В старину болельщики сопровождали голы истошным «Тама!». Сгинул дикий клич, а след остался. Он в том, что, каким бы манером мяч ни пересек белую линию ворот, – ликуй душа! Пусть роковым движением срежет мяч в свои ворота свой игрок. Пусть форвард выскользнет к мячу, беспечно откинутому вратарю разиней защитником. Пусть мяч проползет под животом кособоко свалившегося вратаря. Пусть в толкучке мяч рикошетом отпрыгнет на ногу форварда. Пусть все на поле уверены, что офсайд, да и мы на трибунах это видим, а удар нанесен, и судья протянул руку к центру. Все считается. Только все это – «Тама!». Потому что было не сыграно, а получилось.
Принято говорить о победителях: «Заставили противника ошибаться». Практически это верно. Но все же, видя глупые, нелепые просчеты побежденных, невольно начинаешь их жалеть, испытываешь неловкость и думаешь, насколько было бы лучше, если бы победители забили свои голы по всем правилам искусства. Немудреную простоту футбольных цифр хочется рисовать в воображении «простотой классики».
На чемпионате мира в Мексике в 1986 году мы увидели немало первоклассных голов. Два получили бы право экспонироваться в футбольном Лувре, если бы такой существовал. (На «Ацтеке» в Мехико мемориальной доской отметили гол Негрете.) Гол аргентинца Марадоны, когда он во вдохновенном порыве обыграл нескольких англичан, включая вратаря, и мягко закинул мяч в сетку. И гол мексиканца Негрете в ворота сборной Болгарии, забитый даже не в прыжке, а в балетном антраша, ногой. Самые отъявленные зануды смолчали, не дерзнули пуститься в поиски ошибочек у противников, которые помогли Марадоне и Негрете. Совершенство предстало перед всем миром в идеальном облике. Ловлю себя на том, что не помню, с каким счетом закончился матч Мексика – Болгария, и не хочу заглядывать в справочник, хотя он рядом, на полке. Гол Негрете впечатался в память, и этого больше чем достаточно – футбол разбогател на этот гол. Как и на гол Марадоны. «Тама!» не выкрикнешь – подавишься, варварский клич встанет поперек горла. Пусть Марадона и Негрете никогда не повторят своих, ставших знаменитыми, голов. Но то, что они сотворили, – это сыграно! Однажды и навсегда.

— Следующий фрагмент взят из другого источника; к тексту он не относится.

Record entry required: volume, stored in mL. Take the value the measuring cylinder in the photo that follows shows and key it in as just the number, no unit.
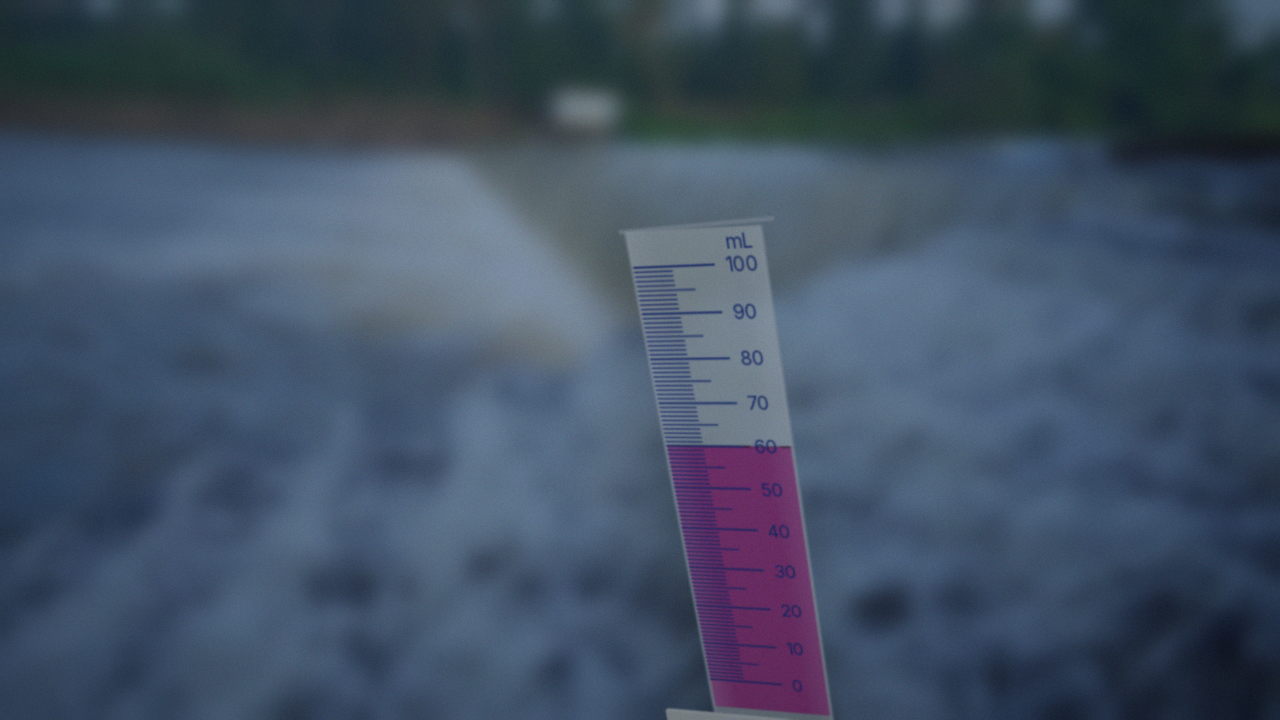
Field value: 60
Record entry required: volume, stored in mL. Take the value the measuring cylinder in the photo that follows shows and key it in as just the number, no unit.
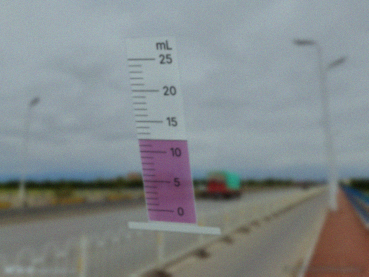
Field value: 12
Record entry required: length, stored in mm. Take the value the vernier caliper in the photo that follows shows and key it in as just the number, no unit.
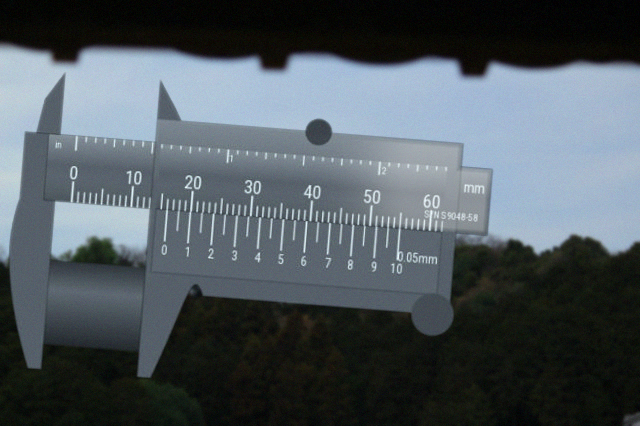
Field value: 16.0
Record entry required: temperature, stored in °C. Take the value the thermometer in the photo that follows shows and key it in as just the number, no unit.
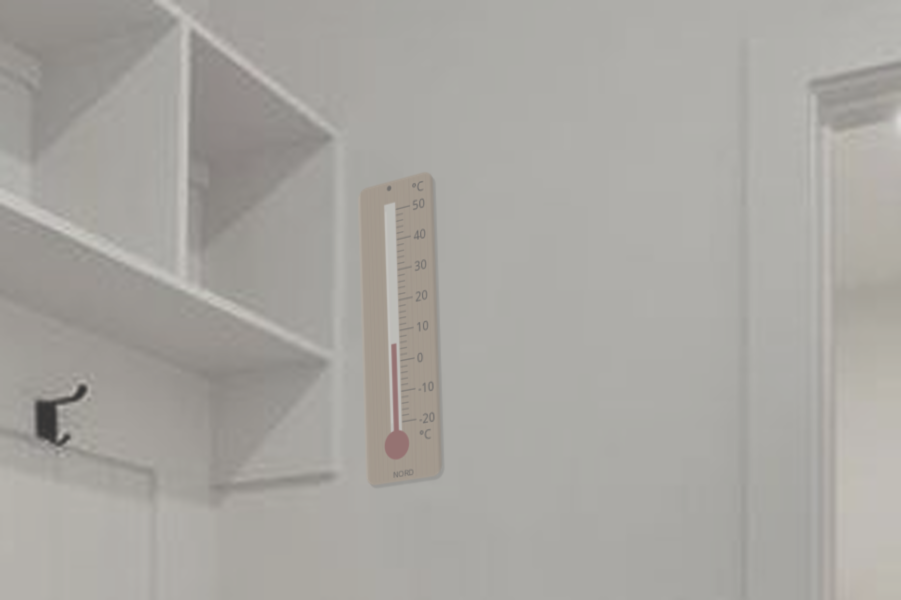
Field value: 6
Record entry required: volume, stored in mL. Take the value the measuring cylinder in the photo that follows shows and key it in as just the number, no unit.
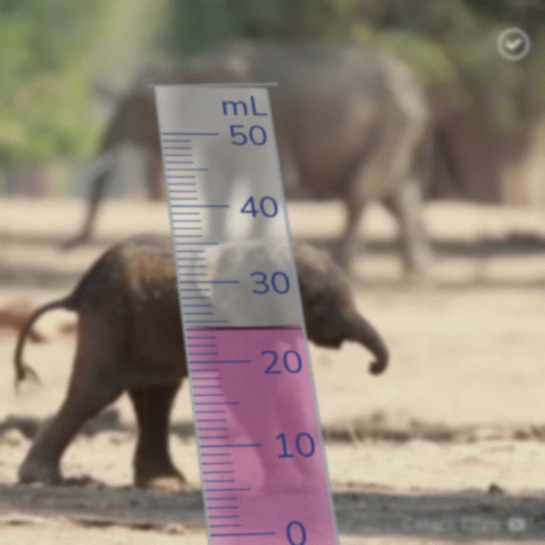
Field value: 24
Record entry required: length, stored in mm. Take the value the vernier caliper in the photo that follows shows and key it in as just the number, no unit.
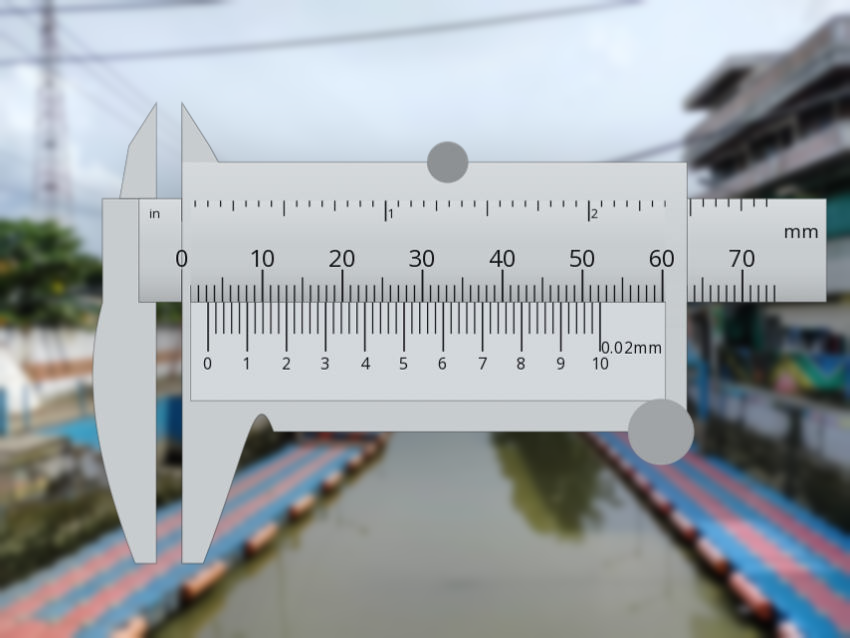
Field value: 3.2
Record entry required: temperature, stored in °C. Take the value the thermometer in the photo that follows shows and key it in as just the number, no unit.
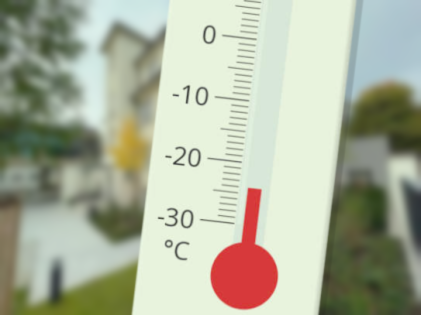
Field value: -24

Шедевры существуют напоказ, дают нам представление, на что способны слитые воедино дух и движение. Немало надо посмотреть футбола, чтобы такого дождаться. Но сыгранное ловко, умело, обдуманно встречается. Не обязательно сам гол, а все, что ему предшествовало: замысел, розыгрыш с участием нескольких игроков. Увидеть это и надеешься, отправляясь на стадион. Победе, явившейся наградой за «сыгранное», я отдаю предпочтение перед победой, которая «получилась». Счет может быть один и тот же, а впечатление – небо и земля.